-- Data to process follows --

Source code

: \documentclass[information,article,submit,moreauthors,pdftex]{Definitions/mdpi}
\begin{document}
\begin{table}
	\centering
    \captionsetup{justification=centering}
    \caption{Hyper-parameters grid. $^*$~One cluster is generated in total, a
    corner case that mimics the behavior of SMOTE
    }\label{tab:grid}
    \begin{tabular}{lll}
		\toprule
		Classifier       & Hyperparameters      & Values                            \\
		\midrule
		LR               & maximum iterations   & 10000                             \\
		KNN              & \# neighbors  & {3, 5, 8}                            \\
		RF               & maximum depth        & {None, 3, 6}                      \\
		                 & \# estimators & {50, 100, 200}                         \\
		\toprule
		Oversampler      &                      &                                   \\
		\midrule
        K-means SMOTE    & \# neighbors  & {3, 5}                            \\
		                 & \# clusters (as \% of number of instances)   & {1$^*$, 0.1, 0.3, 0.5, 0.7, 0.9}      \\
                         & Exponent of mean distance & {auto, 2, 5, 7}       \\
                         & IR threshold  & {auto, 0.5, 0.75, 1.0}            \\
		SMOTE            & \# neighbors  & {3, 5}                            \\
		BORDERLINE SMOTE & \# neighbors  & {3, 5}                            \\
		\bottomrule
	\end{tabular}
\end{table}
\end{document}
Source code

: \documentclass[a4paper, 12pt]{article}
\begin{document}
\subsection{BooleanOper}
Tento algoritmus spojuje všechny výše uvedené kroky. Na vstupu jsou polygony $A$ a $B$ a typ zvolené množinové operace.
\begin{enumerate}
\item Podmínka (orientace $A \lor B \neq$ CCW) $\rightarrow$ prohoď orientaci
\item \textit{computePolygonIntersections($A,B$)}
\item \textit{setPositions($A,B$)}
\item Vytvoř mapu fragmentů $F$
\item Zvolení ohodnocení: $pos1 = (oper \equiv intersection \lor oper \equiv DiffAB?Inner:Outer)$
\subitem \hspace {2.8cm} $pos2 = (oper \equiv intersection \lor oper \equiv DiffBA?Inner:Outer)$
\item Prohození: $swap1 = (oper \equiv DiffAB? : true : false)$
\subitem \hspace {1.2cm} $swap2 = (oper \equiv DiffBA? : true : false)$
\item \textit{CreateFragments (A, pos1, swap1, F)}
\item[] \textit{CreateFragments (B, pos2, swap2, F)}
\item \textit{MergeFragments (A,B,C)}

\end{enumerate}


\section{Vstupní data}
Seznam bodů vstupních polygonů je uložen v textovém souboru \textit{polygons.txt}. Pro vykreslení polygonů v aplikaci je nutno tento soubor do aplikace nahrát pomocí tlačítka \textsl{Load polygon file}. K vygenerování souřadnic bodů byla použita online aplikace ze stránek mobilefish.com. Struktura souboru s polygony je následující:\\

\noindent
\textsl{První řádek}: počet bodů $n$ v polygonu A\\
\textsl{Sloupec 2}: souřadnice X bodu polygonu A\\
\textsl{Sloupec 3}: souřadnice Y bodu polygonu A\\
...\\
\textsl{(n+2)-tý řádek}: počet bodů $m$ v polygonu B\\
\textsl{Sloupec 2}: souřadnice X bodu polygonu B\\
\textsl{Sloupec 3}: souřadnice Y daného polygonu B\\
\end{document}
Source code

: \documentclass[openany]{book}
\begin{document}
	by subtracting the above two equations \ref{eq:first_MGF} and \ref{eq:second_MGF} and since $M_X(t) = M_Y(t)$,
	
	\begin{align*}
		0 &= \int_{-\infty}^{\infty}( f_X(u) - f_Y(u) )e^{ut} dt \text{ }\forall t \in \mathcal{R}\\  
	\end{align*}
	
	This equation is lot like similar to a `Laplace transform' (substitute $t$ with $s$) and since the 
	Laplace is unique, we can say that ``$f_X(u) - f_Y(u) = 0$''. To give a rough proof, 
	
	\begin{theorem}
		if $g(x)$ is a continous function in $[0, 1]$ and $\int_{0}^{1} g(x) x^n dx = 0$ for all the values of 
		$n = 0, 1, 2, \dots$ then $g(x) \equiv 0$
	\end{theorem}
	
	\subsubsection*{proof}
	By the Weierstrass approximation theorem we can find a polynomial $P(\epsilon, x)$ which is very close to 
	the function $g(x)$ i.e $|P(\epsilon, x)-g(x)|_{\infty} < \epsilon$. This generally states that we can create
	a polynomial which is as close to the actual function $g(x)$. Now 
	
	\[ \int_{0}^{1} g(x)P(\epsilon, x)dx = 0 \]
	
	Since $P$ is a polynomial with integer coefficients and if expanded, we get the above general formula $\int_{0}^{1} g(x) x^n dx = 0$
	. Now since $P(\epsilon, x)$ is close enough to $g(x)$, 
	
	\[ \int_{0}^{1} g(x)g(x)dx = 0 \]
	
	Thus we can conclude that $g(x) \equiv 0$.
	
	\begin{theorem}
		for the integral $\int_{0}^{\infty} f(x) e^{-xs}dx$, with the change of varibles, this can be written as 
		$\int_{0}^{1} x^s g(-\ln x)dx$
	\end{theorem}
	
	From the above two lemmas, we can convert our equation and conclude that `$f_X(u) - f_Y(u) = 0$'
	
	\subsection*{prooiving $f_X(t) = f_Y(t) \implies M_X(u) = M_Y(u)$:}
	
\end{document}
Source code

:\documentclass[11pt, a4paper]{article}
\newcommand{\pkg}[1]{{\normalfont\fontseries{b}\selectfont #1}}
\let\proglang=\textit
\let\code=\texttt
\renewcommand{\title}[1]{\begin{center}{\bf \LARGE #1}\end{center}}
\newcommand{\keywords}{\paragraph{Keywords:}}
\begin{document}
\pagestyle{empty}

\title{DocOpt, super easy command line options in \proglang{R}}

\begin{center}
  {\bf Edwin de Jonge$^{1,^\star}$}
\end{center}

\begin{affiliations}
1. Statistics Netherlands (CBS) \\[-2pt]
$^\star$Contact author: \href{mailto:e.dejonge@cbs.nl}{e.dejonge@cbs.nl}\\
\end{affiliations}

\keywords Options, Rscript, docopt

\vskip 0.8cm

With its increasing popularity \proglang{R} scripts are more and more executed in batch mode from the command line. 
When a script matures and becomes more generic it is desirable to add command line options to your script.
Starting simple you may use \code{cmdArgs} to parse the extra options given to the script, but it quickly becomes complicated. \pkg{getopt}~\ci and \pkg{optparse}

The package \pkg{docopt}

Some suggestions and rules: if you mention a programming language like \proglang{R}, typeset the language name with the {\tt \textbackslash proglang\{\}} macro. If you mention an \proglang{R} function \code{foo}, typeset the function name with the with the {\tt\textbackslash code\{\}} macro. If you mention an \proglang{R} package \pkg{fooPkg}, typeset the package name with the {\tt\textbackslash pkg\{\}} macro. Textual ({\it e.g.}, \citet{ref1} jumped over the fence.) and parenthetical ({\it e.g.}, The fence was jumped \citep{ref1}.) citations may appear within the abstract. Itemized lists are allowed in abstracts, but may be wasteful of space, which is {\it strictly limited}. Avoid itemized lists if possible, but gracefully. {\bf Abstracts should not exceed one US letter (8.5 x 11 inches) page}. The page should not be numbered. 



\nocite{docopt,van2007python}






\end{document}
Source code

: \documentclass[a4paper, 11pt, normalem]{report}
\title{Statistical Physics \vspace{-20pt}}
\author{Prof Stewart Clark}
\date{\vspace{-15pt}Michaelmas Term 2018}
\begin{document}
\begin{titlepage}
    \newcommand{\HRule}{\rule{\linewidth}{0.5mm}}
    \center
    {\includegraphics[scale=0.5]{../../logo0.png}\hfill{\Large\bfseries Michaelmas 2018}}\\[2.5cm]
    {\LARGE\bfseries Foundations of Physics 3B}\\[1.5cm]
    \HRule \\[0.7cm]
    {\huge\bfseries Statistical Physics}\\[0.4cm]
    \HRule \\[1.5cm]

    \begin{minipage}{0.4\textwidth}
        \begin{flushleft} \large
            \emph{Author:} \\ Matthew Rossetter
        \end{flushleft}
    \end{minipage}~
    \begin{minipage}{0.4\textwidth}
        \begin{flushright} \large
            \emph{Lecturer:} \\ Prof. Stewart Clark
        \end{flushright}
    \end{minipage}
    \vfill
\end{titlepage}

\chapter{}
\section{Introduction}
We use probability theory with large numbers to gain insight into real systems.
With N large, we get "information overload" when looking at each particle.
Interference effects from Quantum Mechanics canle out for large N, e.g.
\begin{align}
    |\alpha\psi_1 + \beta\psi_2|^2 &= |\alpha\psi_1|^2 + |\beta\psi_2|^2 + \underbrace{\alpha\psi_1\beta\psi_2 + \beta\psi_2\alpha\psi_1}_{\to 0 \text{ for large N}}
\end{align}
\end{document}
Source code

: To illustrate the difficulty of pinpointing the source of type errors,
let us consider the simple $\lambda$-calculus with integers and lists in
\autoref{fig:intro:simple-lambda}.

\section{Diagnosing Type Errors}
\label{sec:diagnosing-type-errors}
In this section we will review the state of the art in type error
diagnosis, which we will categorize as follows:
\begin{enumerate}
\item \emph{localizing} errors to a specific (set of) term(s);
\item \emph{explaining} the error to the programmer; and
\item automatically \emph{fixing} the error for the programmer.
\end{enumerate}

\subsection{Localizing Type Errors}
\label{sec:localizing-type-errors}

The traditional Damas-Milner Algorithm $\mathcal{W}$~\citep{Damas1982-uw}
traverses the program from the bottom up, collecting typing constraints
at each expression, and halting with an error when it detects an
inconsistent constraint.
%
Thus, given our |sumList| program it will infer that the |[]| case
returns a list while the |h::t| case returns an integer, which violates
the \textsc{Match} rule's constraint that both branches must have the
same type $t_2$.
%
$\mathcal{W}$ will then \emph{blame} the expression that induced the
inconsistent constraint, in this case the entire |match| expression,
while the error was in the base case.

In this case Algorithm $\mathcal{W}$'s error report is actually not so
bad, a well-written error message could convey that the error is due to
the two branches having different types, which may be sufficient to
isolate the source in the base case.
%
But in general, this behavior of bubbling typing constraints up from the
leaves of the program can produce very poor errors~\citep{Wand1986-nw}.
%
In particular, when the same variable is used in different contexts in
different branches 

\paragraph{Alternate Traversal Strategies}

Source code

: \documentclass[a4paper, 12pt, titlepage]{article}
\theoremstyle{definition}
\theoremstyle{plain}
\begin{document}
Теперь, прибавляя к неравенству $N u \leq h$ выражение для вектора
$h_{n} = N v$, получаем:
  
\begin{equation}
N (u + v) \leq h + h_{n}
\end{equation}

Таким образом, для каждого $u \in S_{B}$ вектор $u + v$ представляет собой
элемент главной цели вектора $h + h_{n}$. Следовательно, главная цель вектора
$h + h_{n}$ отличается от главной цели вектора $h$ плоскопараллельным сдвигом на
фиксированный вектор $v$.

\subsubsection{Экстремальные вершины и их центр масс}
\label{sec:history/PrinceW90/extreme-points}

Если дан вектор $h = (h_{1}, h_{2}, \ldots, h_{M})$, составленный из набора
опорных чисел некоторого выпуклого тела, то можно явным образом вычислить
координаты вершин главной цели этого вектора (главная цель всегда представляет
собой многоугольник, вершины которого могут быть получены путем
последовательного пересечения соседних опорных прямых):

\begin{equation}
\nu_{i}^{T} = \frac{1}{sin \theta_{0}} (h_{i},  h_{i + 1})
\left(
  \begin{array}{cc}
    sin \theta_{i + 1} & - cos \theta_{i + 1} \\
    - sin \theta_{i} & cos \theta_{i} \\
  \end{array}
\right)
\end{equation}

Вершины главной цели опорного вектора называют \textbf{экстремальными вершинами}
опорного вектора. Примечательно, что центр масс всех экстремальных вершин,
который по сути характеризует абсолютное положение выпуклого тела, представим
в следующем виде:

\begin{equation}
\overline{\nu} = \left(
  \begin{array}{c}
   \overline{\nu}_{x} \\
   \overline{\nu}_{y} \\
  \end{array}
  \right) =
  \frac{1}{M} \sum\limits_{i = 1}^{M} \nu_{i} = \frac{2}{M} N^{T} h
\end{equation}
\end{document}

-- Data to process concluded --

Work instructions: Please restate only the opening stretch of the records above: every line from the first through the one containing "mapu fragmentů $F$", exactly as written.

Your solution:
Source code

: \documentclass[information,article,submit,moreauthors,pdftex]{Definitions/mdpi}
\begin{document}
\begin{table}
	\centering
    \captionsetup{justification=centering}
    \caption{Hyper-parameters grid. $^*$~One cluster is generated in total, a
    corner case that mimics the behavior of SMOTE
    }\label{tab:grid}
    \begin{tabular}{lll}
		\toprule
		Classifier       & Hyperparameters      & Values                            \\
		\midrule
		LR               & maximum iterations   & 10000                             \\
		KNN              & \# neighbors  & {3, 5, 8}                            \\
		RF               & maximum depth        & {None, 3, 6}                      \\
		                 & \# estimators & {50, 100, 200}                         \\
		\toprule
		Oversampler      &                      &                                   \\
		\midrule
        K-means SMOTE    & \# neighbors  & {3, 5}                            \\
		                 & \# clusters (as \% of number of instances)   & {1$^*$, 0.1, 0.3, 0.5, 0.7, 0.9}      \\
                         & Exponent of mean distance & {auto, 2, 5, 7}       \\
                         & IR threshold  & {auto, 0.5, 0.75, 1.0}            \\
		SMOTE            & \# neighbors  & {3, 5}                            \\
		BORDERLINE SMOTE & \# neighbors  & {3, 5}                            \\
		\bottomrule
	\end{tabular}
\end{table}
\end{document}
Source code

: \documentclass[a4paper, 12pt]{article}
\begin{document}
\subsection{BooleanOper}
Tento algoritmus spojuje všechny výše uvedené kroky. Na vstupu jsou polygony $A$ a $B$ a typ zvolené množinové operace.
\begin{enumerate}
\item Podmínka (orientace $A \lor B \neq$ CCW) $\rightarrow$ prohoď orientaci
\item \textit{computePolygonIntersections($A,B$)}
\item \textit{setPositions($A,B$)}
\item Vytvoř mapu fragmentů $F$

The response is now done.